[SUPPLIED RECORDS Boundary: Start]
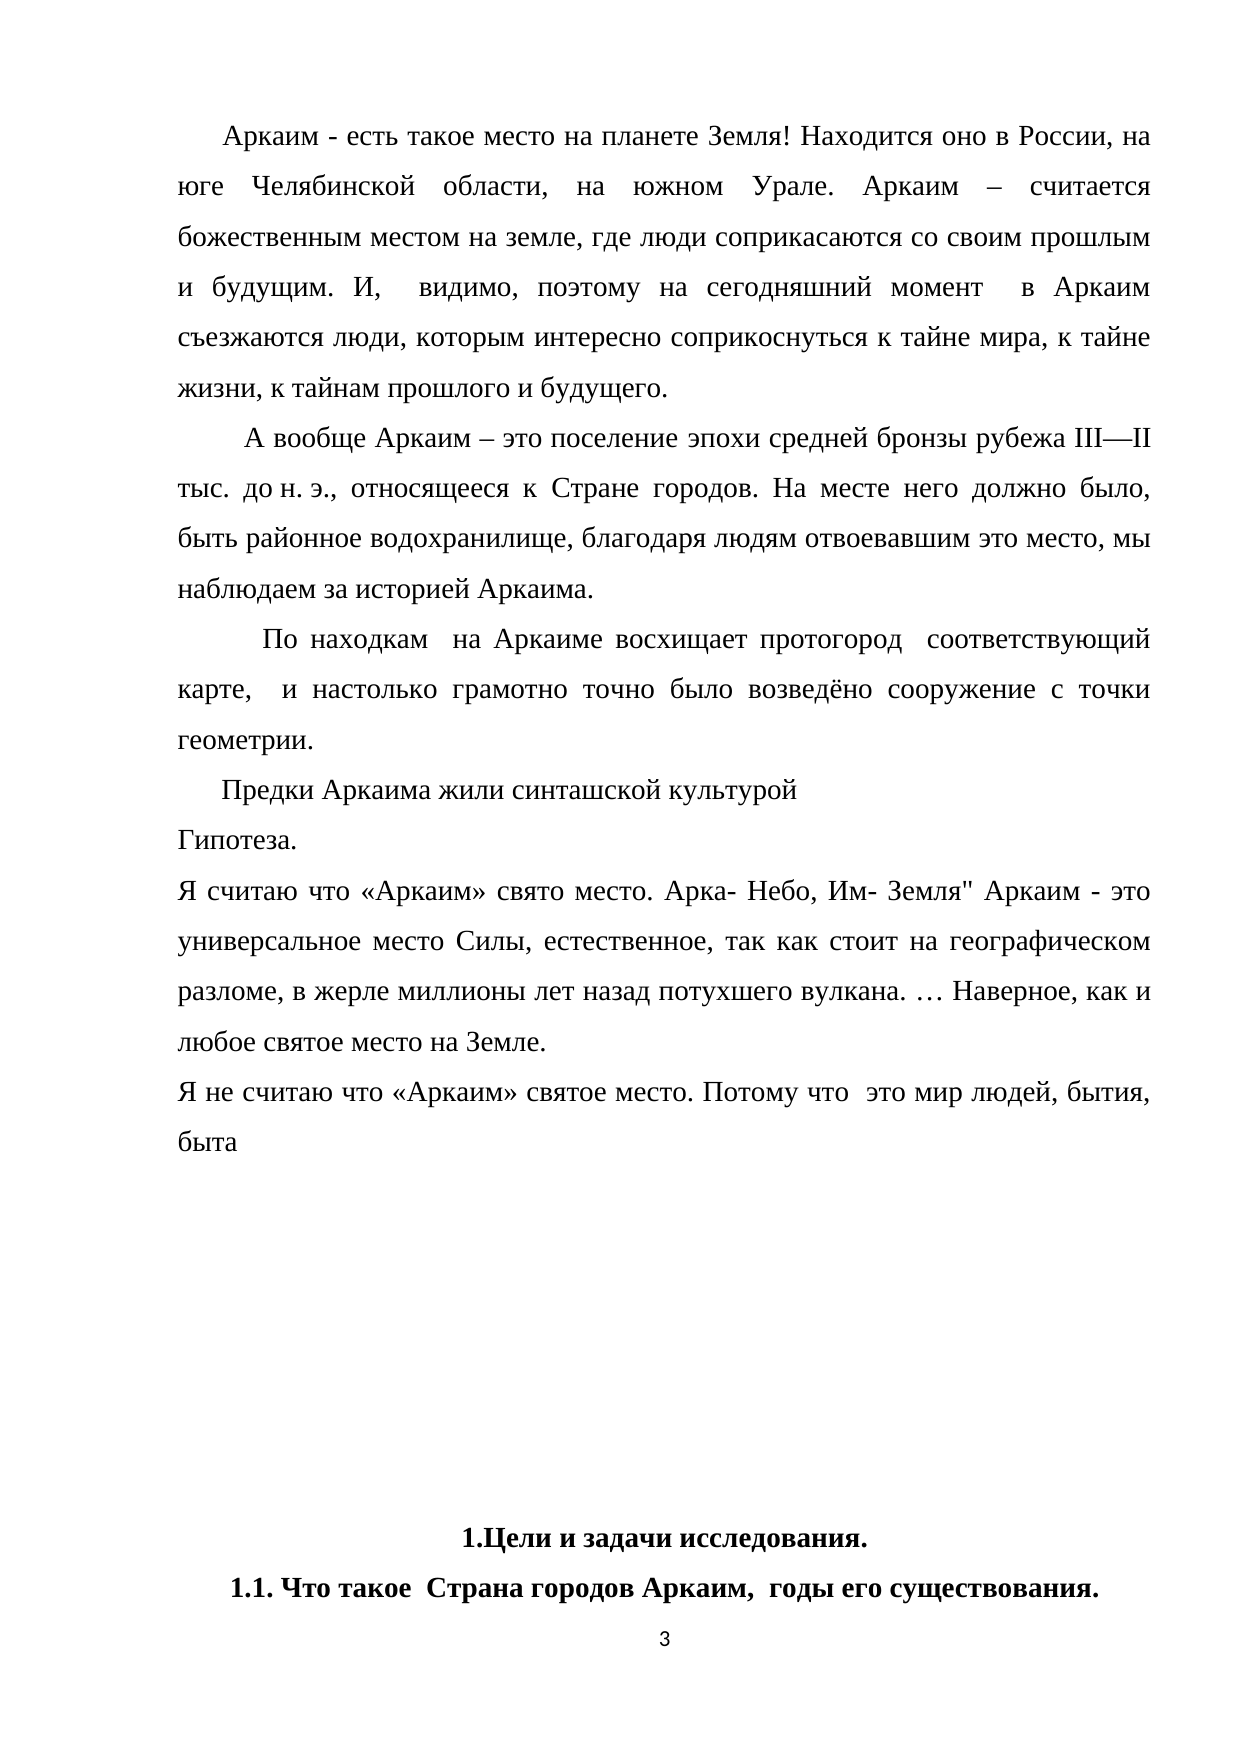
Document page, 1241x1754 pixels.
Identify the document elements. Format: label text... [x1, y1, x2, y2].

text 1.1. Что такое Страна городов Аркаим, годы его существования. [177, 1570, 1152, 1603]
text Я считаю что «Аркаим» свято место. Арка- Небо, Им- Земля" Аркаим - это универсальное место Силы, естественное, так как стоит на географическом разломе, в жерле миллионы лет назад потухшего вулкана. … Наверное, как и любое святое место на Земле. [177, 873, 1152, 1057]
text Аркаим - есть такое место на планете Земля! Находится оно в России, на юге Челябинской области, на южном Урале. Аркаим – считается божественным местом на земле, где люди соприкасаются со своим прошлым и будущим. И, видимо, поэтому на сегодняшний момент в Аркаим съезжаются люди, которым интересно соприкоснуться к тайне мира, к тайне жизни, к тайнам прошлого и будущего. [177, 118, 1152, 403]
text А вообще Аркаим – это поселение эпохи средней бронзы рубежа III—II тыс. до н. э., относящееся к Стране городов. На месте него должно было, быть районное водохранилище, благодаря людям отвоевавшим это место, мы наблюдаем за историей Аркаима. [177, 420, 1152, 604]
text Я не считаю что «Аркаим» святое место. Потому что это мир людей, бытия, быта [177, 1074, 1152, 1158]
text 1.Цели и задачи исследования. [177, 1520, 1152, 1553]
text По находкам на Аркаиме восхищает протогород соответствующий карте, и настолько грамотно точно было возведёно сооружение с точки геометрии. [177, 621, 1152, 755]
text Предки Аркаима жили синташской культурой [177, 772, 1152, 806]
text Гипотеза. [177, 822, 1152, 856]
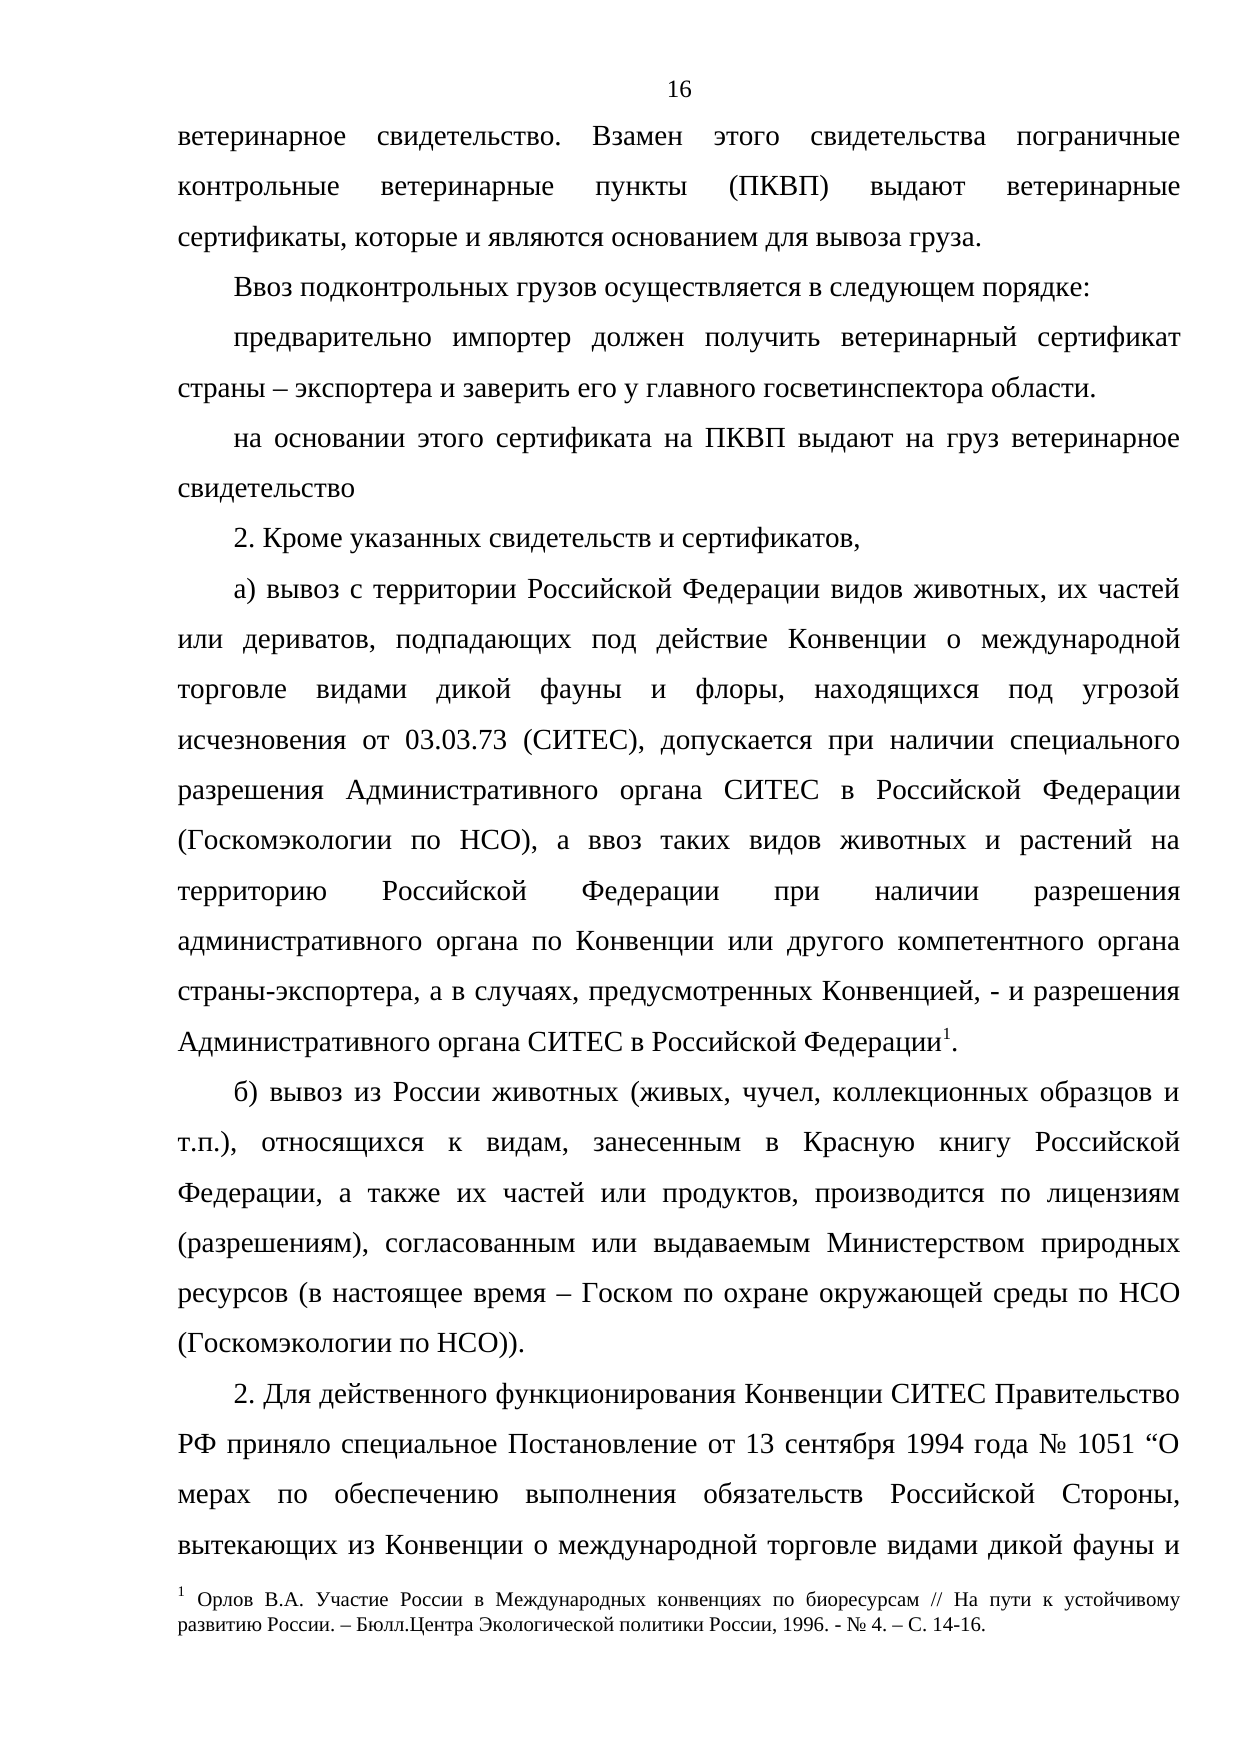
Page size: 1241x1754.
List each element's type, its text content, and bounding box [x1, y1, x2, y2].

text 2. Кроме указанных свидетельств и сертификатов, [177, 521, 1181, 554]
[SUPPLIED RECORDS Boundary: End]
● **HOW TO COMPLETE THIS TASK**: Exactly the lines from the one containing "List each element's" through the end of the records above should be returned, with both ends kept.

● **EXERCISE SOLUTION**:
List each element's type, its text content, and bounding box [x1, y1, x2, y2].

text 2. Кроме указанных свидетельств и сертификатов, [177, 521, 1181, 554]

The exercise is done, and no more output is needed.